Hangzhou-based AI startup DeepSeek has released a preview of its latest large language model, V4, intensifying the global competition in artificial intelligence. The company, which shook the industry in early 2025 with models that delivered strong performance at a fraction of the cost of US rivals, now offers two versions: V4-Pro for demanding tasks and V4-Flash for faster, cheaper responses.
DeepSeek claims that V4-Pro “significantly leads other open source models” in world knowledge benchmarks and is “only slightly outperformed by the top-tier closed-source model Gemini-3.1-Pro” from Google. The new models support a “one-million token context length,” allowing them to process large documents or code before generating answers. In a post on Hugging Face, the company declared: “Welcome to the era of cost-effective 1M context length.”
The release comes just a day after OpenAI launched GPT-5.5, which it called its “smartest and most intuitive” model yet. It also follows accusations from the White House that Chinese firms, including DeepSeek, are stealing American AI labs’ intellectual property on an industrial scale using thousands of proxy accounts. OpenAI, Anthropic, and Google have warned that Chinese AI companies are conducting “model extraction attacks,” or distillation, where a larger model is fed thousands of questions and its answers are used to train a smaller, cheaper model.
European Concerns Over Data Security
DeepSeek’s rise has not gone unnoticed by European regulators. In 2025, Italy, Germany, and South Korea banned government agencies from using DeepSeek over national security concerns. Germany also removed the app from Apple and Google stores, citing illegal transfer of user data to China. These actions reflect broader European anxieties about data sovereignty and the geopolitical implications of AI development.
Despite these tensions, DeepSeek has positioned itself as a champion of open-source AI. The company has made V4 available for download on Hugging Face, allowing developers to test and adapt the model freely. It can also be used with popular AI agents like Claude Code, OpenClaw, and OpenCode, enabling software tasks beyond DeepSeek’s own chatbot. This openness contrasts sharply with the closed models of US rivals like OpenAI and Anthropic.
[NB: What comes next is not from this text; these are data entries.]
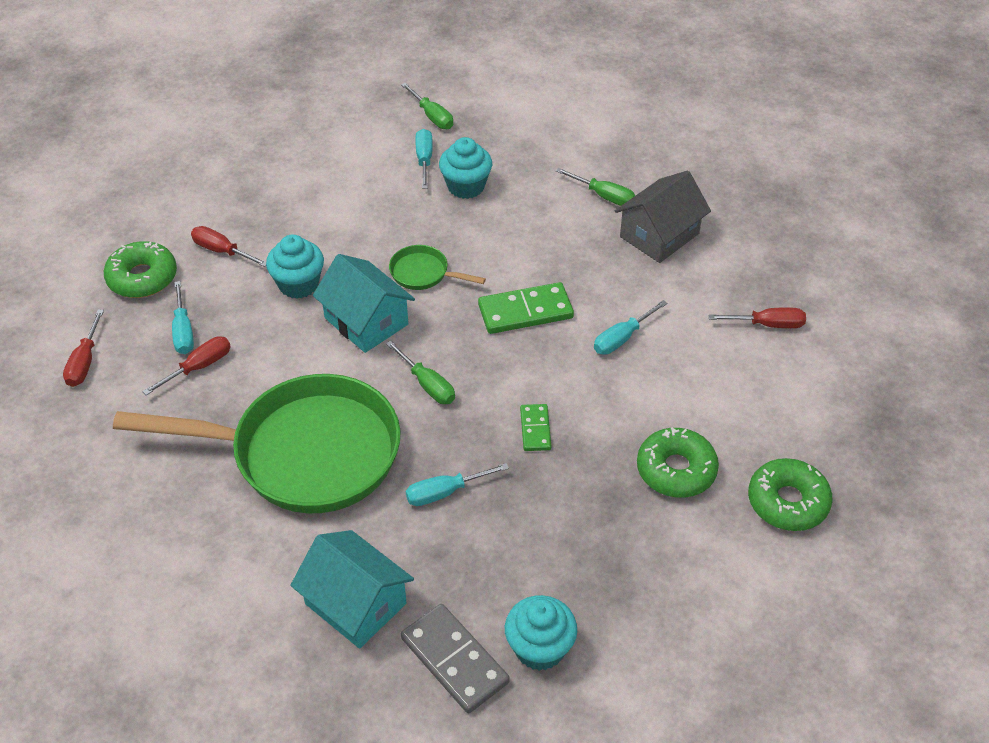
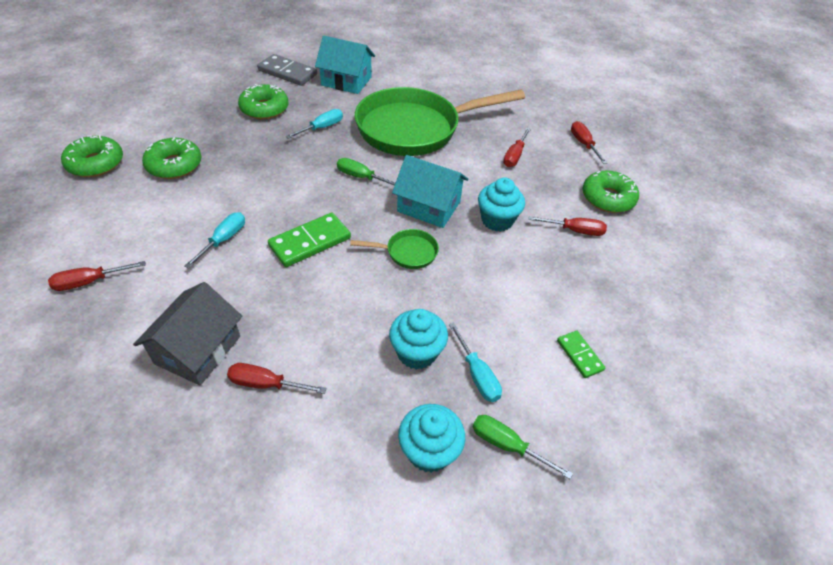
camera: 155 degrees right, 0 degrees up
(183, 331) = (545, 173): turquoise screwdriver -> none
(523, 562) = (264, 109): none -> green donut
(535, 429) = (276, 168): green domino -> green domino (579, 355)
(539, 648) = (246, 82): turquoise cupcake -> turquoise cupcake (429, 451)
(603, 196) = (266, 384): green screwdriver -> red screwdriver

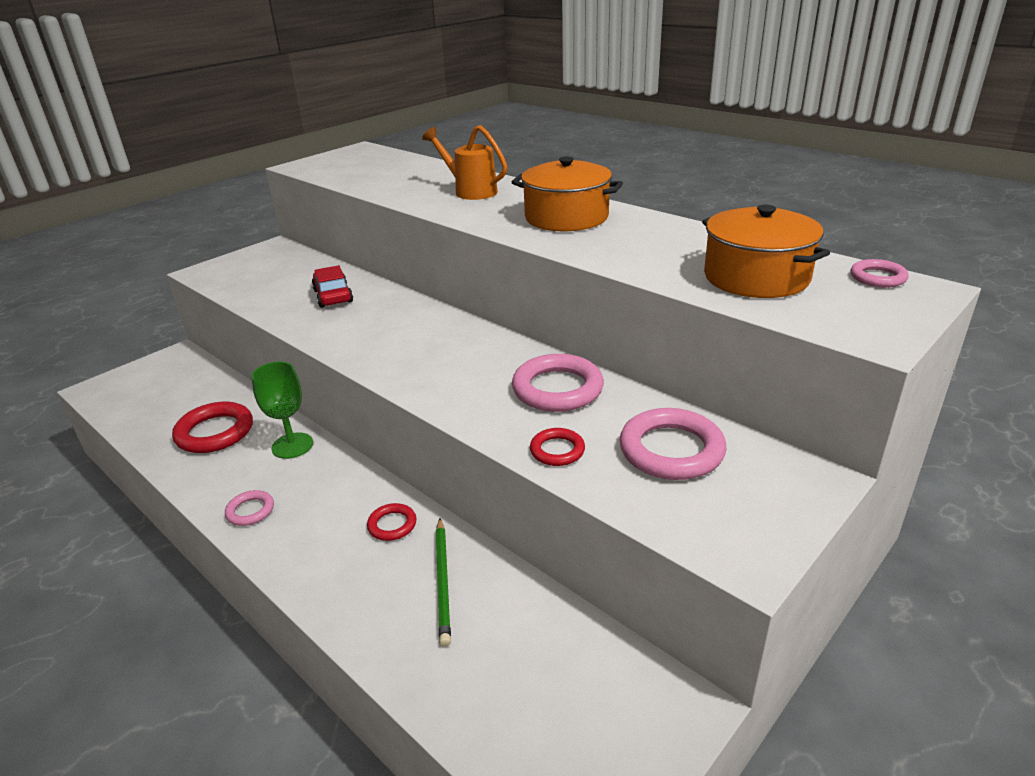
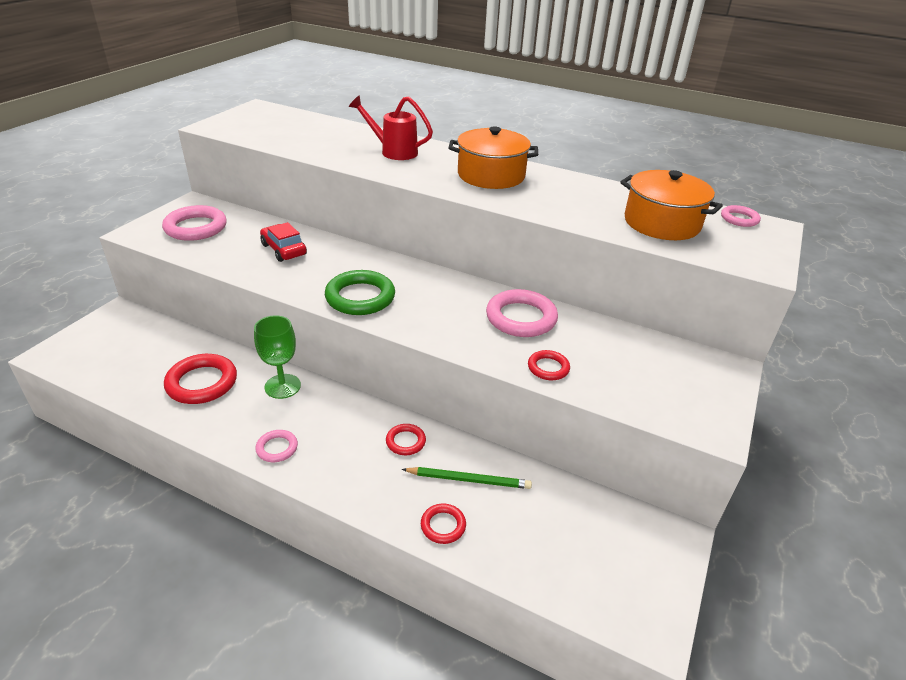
camera: 20 degrees left, 5 degrees up
(382, 350) = (360, 297): none -> green ring
(383, 631) = (443, 526): none -> red ring
(443, 581) = (469, 480): green pencil -> green pencil turned 60 degrees counterclockwise
(470, 191) = (393, 151): orange watering can -> red watering can
(671, 450) = (627, 358): pink ring -> pink ring (196, 227)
The startup first gained attention in late 2024 with its V3 model, which surprised the industry by delivering strong performance using less powerful chips and at lower cost than many US competitors. In January 2025, its R1 reasoning model claimed to match OpenAI’s ChatGPT at a lower price, further cementing its reputation as a cost-effective alternative.
As the AI race accelerates, European policymakers face a delicate balancing act: fostering innovation while protecting citizens’ data and maintaining strategic autonomy. The release of DeepSeek V4, alongside GPT-5.5, underscores the urgency of developing clear, enforceable rules for AI governance across the continent.